Singh also set his sights on Poilievre, saying the Conservatives would make deep cuts to public services to pay for his pricey proposed tax cuts.
He said Poilievre would torpedo health care as part of a drive to find savings to give more money to the wealthy. Poilievre is pitching a sizeable middle-class tax cut. Carney is proposing a similar tax cut but it’s not quite as generous and therefore less costly to the federal treasury.
Singh said Poilievre can’t be trusted to protect programs that help the most vulnerable.
“We want our health-care system to be nothing like the American one,” Singh said.
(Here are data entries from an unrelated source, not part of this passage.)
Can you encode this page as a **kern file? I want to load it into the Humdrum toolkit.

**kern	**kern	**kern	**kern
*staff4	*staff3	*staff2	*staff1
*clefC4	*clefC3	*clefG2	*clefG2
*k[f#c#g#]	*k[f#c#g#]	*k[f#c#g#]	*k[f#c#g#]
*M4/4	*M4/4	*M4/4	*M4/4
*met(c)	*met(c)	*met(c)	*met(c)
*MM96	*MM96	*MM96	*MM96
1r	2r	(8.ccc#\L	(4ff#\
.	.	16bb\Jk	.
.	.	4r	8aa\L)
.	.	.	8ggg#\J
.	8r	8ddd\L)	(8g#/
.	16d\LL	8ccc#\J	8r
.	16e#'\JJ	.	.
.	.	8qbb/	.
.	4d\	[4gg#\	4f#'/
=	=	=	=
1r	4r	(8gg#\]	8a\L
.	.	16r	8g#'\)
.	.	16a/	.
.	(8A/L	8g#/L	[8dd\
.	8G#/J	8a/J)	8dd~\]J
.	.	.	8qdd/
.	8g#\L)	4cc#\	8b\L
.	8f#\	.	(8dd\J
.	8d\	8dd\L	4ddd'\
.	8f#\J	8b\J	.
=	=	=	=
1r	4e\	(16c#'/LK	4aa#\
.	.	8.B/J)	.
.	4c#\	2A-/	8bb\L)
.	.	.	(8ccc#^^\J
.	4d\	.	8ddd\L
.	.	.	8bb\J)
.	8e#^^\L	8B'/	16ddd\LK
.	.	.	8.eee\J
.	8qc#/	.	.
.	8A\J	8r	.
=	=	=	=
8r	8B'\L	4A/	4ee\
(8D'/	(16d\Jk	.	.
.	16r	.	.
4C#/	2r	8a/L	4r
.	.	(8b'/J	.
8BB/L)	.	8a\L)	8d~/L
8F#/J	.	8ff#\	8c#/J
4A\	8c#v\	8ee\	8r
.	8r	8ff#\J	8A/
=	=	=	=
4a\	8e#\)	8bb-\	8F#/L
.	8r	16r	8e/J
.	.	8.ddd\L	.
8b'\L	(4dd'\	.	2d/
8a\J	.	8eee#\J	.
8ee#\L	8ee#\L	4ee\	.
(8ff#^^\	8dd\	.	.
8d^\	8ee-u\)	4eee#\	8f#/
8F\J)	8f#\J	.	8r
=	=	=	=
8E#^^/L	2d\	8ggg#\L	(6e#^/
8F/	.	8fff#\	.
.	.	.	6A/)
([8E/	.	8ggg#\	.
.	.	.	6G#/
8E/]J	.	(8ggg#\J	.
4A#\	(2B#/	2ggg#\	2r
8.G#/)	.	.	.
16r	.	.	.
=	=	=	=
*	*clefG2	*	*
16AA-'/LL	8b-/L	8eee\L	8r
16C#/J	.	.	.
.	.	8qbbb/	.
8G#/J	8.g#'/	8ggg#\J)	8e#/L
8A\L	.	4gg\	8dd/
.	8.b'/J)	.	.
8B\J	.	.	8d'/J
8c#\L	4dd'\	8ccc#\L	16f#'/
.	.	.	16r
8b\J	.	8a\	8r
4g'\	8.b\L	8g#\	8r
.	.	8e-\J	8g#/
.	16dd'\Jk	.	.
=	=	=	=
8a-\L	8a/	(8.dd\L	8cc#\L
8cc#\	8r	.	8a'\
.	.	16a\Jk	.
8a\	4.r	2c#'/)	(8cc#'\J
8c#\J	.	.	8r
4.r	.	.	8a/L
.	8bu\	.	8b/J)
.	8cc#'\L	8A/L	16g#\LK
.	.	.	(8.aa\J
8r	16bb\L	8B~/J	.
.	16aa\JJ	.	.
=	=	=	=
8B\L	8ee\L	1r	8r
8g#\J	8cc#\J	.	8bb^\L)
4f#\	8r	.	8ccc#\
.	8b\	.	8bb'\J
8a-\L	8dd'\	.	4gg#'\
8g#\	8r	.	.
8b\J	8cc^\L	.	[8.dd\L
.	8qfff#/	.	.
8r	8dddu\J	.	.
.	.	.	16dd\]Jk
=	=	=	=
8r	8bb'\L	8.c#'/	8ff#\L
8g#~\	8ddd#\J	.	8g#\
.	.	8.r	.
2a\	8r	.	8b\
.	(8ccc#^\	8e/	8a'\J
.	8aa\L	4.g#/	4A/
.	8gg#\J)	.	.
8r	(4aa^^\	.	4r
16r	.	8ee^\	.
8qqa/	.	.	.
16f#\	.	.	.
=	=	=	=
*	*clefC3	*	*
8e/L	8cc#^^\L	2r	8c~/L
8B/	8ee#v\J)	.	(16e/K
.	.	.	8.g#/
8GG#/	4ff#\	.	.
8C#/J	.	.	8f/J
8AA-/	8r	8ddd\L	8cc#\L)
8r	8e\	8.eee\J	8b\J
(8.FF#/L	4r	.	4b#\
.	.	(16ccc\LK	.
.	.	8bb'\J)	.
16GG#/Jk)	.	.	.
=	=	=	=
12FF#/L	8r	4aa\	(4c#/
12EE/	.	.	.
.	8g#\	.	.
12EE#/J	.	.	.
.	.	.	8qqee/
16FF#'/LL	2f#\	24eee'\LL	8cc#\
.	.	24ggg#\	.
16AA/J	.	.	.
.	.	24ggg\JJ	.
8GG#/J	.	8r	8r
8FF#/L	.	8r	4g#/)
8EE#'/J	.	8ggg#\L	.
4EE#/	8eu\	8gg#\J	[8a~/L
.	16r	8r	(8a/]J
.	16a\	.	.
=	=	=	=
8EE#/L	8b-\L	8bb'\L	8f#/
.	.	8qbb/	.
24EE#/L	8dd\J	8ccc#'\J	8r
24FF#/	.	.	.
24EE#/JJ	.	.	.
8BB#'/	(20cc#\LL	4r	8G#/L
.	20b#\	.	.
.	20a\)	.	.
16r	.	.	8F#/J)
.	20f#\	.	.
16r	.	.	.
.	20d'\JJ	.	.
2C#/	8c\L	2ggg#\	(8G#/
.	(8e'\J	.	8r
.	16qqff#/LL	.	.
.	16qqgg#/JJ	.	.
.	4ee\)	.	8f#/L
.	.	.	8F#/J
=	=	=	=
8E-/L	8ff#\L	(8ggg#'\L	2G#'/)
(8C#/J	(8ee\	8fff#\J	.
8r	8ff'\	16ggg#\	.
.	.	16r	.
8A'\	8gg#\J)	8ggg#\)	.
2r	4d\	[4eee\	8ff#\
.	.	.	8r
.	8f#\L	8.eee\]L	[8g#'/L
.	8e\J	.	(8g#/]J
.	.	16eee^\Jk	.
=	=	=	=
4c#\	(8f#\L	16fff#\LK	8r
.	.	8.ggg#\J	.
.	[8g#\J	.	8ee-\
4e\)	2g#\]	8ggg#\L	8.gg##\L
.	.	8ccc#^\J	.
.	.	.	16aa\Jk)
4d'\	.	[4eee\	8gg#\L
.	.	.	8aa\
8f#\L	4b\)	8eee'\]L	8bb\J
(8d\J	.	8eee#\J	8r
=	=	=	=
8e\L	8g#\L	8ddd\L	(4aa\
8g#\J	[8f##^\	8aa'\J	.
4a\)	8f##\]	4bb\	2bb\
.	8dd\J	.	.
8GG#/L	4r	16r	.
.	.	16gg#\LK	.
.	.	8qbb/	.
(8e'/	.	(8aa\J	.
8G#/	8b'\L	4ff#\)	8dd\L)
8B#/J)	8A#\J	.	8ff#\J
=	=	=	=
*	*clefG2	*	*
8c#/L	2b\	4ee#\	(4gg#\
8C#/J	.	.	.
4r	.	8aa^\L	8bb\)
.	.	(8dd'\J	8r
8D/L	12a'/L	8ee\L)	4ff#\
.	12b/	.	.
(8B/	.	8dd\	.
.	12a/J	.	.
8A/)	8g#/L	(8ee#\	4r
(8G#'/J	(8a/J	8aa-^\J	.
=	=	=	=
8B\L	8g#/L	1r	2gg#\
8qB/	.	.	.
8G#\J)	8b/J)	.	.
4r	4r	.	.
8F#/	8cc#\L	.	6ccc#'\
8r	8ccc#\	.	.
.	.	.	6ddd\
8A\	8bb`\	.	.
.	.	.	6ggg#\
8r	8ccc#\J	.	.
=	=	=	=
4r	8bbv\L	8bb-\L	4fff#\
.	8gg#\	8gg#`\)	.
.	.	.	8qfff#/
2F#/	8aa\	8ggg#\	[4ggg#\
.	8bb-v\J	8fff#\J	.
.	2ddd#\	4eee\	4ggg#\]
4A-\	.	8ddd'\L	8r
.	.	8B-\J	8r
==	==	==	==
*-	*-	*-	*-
Poilievre denied he wants to make cuts to the things Canadians rely on, saying instead he would curb the government’s use of “consultants” and dramatically scale back foreign aid to pay for billions of dollars worth of new promises.
Poilievre argues he’ll protect Radio-Canada while defunding CBC
He also wants to defund the CBC while keep its French-language arm, Radio-Canada, a policy proposal criticized by the other leaders in the debate as a threat to Canada’s cultural sector.
Singh also targeted Carney with another anti-monarchy remark, saying the Liberal leader had time to meet with King Charles during a recent trip to the U.K. but hasn’t boosted how much money is available to the unemployed through employment insurance (EI).
And he went after Poilievre for what he called his “hateful” and “disgusting” comments about United Nations Relief and Works Agency for Palestine Refugees (UNRWA), an aid group that helps people in Gaza that the Conservative leader has called a “terrorist organization.”
Blanchet meanwhile said Quebecers need to return more of his party’s MPs to Parliament to protect the province’s interests in Ottawa.
He said Carney is too focused on Ontario, rolling out a $2-billion auto relief program in the face of Trump’s threats. He said there wasn’t enough in the works to protect Quebec’s aluminum industry.
“When it’s Ontario, the cheques come flying,” Blanchet said.